── Extracted data
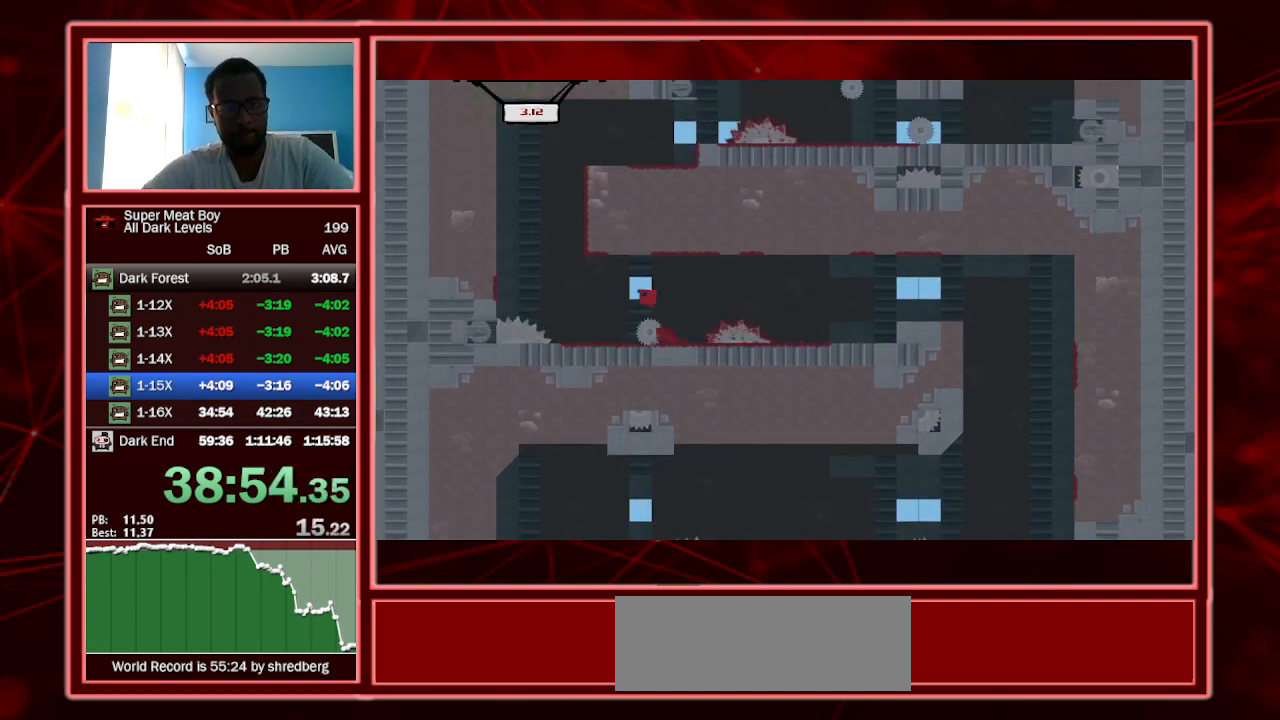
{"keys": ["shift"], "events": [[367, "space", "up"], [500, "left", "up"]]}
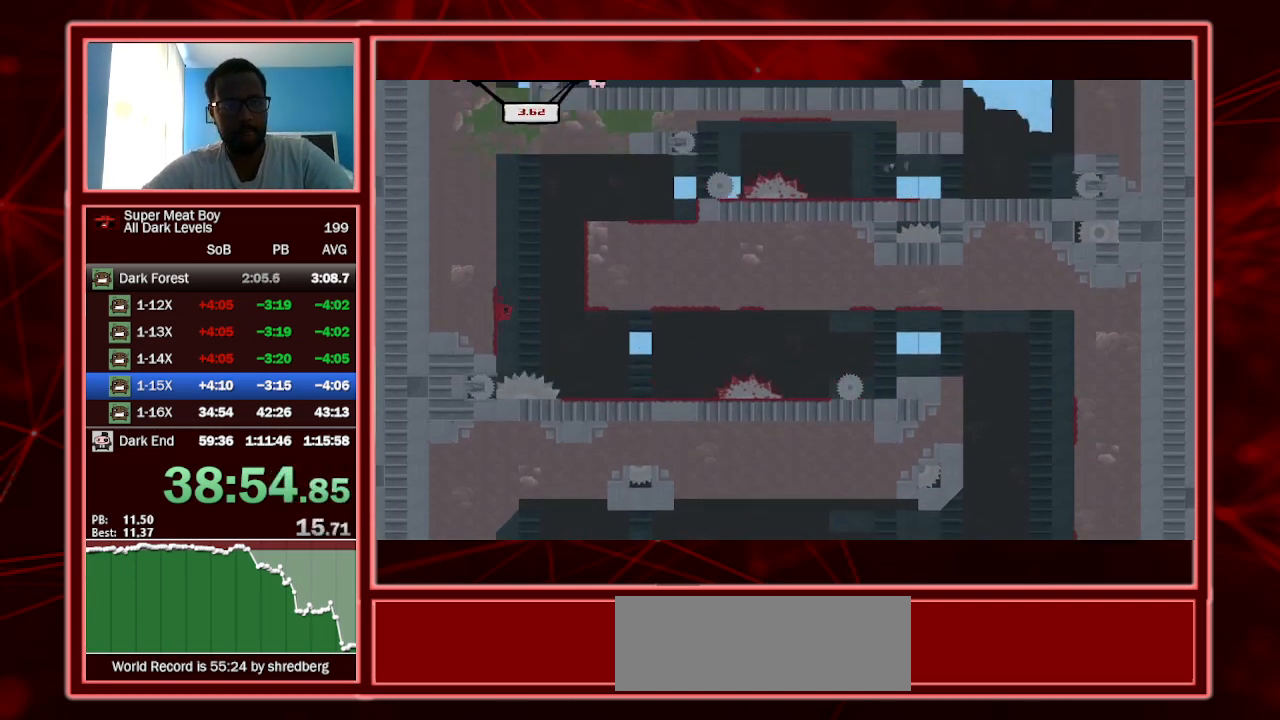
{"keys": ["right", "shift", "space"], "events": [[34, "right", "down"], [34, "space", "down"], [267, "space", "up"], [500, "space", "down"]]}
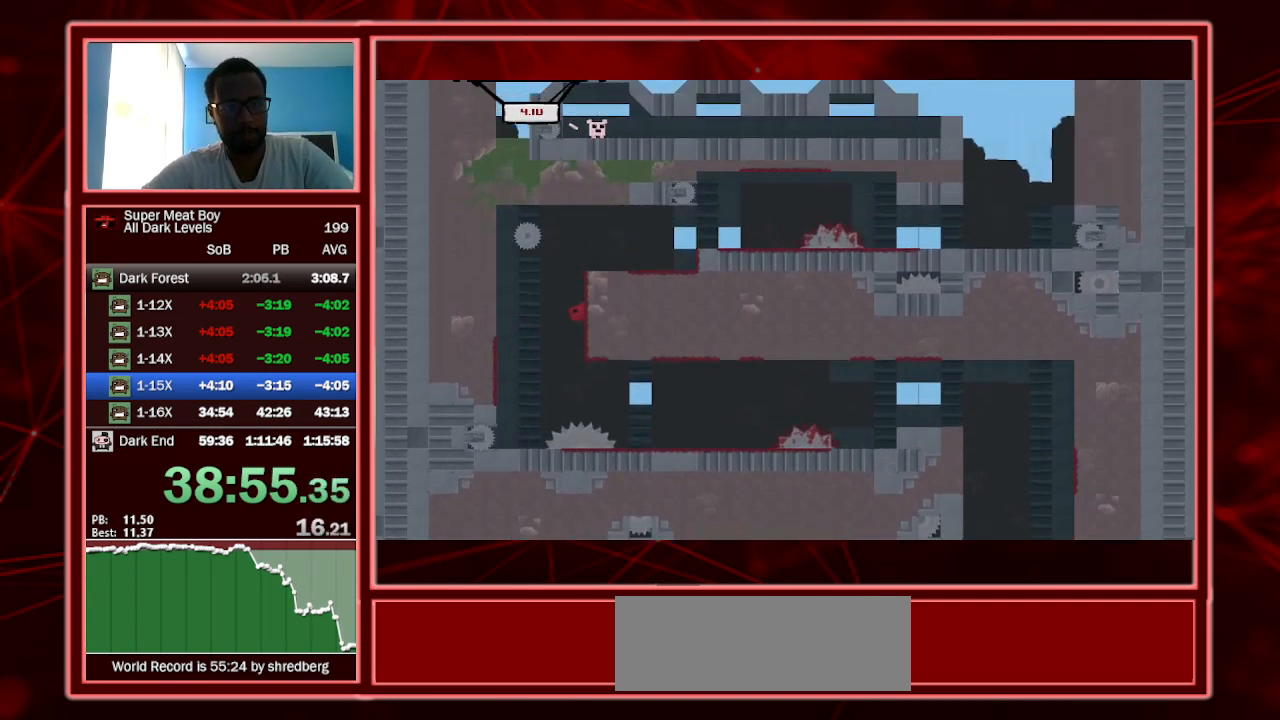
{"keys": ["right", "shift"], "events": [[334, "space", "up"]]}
────
── Extracted data
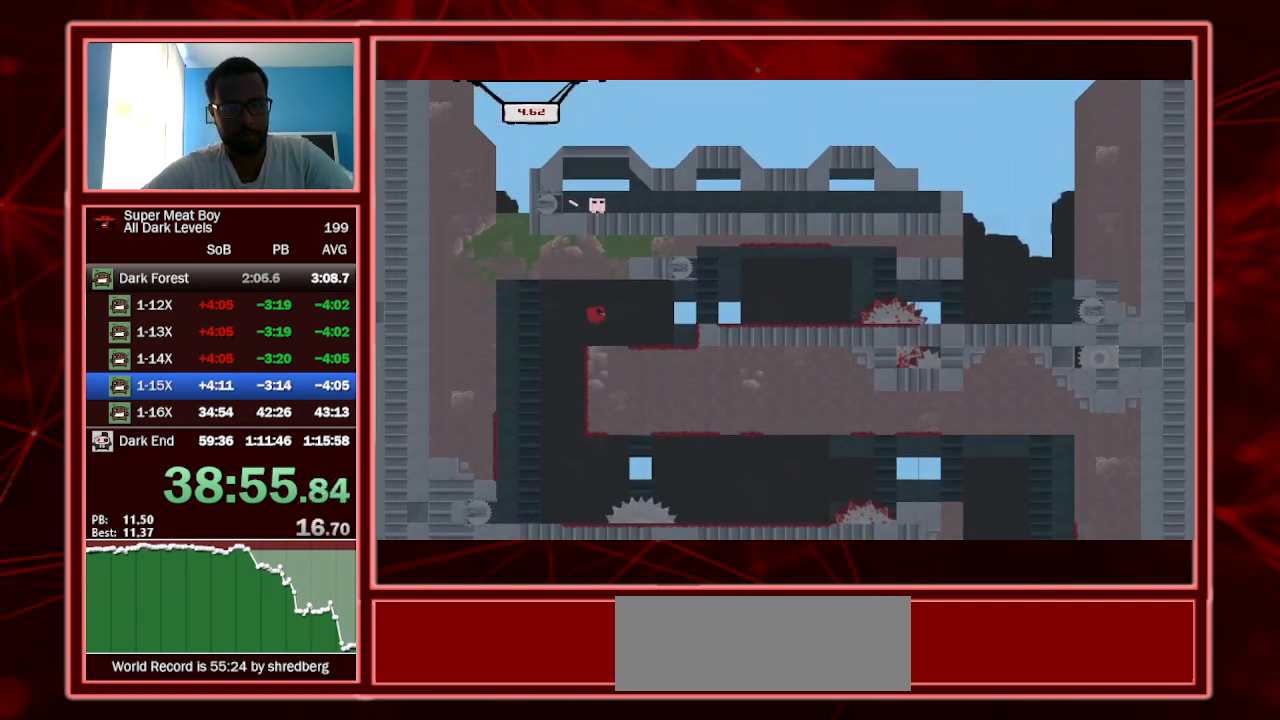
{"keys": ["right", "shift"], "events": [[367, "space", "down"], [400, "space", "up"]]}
────
▸ Exercise objective:
Read the material above and copy out each line holding "right".

▸ Output for this task:
{"keys": ["right", "shift", "space"], "events": [[34, "right", "down"], [34, "space", "down"], [267, "space", "up"], [500, "space", "down"]]}
{"keys": ["right", "shift"], "events": [[334, "space", "up"]]}
{"keys": ["right", "shift"], "events": [[367, "space", "down"], [400, "space", "up"]]}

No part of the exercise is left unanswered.